_Source data_.
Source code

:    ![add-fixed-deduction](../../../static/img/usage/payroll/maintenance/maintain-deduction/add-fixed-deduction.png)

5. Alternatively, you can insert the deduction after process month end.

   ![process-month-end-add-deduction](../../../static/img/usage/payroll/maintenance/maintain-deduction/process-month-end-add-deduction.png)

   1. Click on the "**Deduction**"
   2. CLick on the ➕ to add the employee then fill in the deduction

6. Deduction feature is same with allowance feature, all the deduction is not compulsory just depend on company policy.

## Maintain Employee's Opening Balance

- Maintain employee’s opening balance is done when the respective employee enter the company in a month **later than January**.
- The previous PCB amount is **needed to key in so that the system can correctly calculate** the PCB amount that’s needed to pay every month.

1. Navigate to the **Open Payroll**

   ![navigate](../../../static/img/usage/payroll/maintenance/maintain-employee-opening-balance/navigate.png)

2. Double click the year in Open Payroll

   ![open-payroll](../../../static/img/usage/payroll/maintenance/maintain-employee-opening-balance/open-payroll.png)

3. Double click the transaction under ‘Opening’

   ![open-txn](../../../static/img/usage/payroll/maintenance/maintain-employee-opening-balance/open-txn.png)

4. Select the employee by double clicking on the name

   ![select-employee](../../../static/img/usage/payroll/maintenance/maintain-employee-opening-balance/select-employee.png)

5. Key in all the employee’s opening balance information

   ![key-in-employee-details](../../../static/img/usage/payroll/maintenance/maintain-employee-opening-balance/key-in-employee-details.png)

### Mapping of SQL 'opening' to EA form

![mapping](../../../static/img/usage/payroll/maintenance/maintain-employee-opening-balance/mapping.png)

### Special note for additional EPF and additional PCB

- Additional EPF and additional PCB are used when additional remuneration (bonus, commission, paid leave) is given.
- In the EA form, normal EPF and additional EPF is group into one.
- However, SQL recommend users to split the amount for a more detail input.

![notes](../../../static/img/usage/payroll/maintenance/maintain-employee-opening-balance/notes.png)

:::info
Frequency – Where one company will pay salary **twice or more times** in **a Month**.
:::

* * *

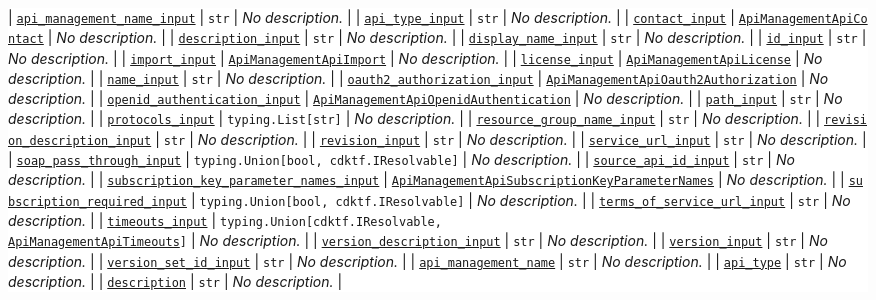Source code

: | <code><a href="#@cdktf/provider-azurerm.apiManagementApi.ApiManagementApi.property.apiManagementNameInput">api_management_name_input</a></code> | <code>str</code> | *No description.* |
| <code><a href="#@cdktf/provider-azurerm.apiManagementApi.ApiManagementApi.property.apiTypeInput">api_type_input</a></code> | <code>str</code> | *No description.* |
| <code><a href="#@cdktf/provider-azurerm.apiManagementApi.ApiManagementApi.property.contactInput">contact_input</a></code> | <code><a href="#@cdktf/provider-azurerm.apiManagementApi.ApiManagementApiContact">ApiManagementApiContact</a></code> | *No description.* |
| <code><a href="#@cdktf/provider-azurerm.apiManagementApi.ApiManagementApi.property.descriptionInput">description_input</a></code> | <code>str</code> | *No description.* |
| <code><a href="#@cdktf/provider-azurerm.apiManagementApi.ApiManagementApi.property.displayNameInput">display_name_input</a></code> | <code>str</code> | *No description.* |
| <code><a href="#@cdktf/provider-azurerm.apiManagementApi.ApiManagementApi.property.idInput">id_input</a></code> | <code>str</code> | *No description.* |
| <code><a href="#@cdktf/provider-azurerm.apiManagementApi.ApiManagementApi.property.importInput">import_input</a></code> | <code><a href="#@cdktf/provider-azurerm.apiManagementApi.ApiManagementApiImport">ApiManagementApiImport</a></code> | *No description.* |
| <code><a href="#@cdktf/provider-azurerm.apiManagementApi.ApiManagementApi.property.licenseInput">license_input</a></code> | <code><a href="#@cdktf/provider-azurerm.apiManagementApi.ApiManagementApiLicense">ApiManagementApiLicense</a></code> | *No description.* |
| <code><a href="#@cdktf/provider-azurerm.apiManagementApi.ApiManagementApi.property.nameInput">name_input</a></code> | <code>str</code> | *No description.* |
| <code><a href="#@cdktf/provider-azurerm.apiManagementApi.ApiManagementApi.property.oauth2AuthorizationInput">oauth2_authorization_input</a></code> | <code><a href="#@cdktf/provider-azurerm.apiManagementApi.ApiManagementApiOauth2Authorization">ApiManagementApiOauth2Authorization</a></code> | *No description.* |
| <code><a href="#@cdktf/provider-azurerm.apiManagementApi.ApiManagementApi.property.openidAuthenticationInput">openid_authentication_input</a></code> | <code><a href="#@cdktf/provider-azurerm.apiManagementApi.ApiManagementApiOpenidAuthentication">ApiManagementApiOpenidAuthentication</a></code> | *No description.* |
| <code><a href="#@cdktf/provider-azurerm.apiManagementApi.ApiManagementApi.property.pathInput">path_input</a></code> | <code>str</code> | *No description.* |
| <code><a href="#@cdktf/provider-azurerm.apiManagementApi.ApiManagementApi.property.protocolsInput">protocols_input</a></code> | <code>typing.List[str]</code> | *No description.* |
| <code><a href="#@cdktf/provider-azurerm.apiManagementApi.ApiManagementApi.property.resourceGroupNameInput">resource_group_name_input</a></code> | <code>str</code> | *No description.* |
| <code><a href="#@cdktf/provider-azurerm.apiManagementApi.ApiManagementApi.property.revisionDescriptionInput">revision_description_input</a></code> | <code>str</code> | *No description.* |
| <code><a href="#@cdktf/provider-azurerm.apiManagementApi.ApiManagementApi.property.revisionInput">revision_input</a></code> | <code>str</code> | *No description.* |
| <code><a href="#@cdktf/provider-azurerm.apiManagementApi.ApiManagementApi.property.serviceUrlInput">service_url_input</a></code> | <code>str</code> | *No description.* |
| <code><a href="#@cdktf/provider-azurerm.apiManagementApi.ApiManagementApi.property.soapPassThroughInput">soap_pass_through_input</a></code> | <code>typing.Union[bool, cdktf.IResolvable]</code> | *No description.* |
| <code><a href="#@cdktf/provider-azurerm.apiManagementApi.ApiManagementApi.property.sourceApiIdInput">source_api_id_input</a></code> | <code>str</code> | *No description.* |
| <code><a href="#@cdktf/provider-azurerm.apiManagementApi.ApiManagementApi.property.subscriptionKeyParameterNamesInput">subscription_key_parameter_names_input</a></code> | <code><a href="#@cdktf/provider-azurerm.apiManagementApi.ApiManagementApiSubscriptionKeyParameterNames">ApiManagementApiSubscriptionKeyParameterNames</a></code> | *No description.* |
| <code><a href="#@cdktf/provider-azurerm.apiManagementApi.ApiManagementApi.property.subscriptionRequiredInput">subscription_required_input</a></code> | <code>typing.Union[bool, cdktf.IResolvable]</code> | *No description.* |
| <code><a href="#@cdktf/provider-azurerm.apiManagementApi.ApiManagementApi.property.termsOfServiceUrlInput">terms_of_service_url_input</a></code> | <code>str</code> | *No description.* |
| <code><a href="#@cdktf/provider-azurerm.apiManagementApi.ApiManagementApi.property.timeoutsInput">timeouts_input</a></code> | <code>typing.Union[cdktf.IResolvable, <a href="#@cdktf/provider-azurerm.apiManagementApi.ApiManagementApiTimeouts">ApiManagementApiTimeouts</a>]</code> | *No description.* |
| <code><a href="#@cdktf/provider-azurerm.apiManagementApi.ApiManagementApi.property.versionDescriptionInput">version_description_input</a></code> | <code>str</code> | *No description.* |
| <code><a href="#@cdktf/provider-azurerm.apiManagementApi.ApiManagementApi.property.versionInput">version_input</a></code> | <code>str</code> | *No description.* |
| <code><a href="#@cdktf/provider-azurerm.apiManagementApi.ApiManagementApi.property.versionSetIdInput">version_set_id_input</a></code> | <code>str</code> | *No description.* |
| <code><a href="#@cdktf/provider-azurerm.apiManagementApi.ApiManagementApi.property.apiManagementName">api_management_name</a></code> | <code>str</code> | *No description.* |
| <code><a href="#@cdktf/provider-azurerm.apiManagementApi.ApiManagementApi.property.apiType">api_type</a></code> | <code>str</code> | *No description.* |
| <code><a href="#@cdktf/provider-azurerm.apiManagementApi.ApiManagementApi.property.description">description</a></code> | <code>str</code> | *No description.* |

---

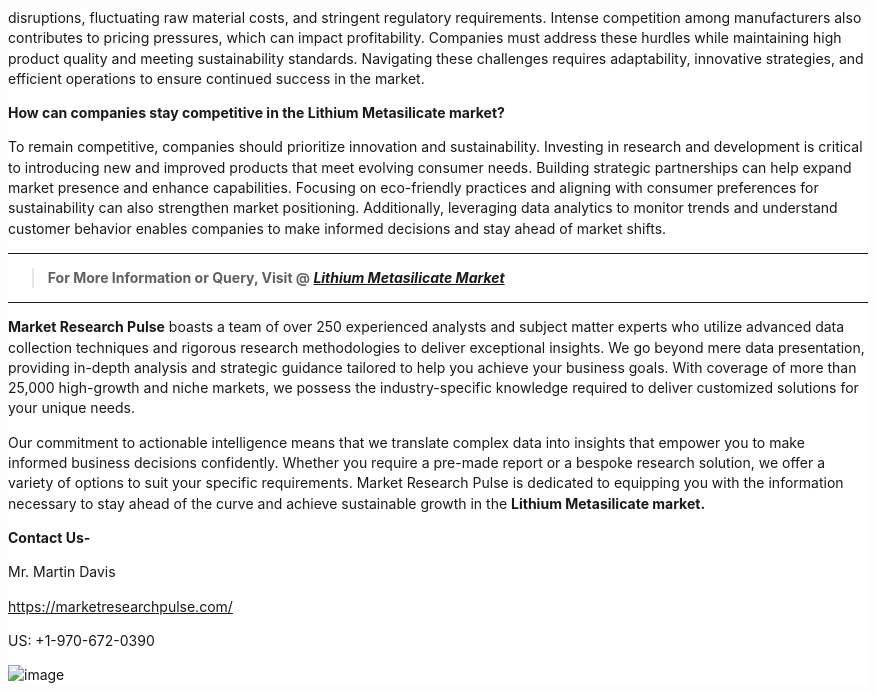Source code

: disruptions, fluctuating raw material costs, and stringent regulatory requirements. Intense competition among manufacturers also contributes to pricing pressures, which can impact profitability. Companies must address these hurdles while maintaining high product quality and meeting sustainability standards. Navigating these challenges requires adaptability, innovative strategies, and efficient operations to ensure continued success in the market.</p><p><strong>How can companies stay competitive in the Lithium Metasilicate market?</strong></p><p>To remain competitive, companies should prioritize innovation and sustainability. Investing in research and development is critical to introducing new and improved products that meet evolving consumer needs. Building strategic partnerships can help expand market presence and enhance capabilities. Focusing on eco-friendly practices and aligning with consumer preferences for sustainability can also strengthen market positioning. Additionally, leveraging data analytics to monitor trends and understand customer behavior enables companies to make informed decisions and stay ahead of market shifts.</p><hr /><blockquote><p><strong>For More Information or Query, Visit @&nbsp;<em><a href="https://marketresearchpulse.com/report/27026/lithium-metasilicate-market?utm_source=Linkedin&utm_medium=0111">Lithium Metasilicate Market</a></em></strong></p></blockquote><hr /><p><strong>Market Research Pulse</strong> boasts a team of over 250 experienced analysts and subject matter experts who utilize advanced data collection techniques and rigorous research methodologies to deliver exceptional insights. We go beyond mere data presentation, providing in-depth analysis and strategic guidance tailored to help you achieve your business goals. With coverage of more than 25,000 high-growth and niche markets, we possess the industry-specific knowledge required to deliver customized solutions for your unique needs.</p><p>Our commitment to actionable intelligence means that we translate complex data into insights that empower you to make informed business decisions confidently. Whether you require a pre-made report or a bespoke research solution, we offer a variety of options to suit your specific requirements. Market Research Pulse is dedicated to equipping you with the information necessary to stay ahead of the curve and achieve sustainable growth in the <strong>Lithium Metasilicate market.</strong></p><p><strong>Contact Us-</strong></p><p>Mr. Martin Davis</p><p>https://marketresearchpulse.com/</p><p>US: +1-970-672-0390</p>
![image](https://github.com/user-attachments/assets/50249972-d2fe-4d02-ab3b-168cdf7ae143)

_Task instructions_.
Go through the lines above and tally those with the string "when". The total is all that is needed.

_Task response_.
2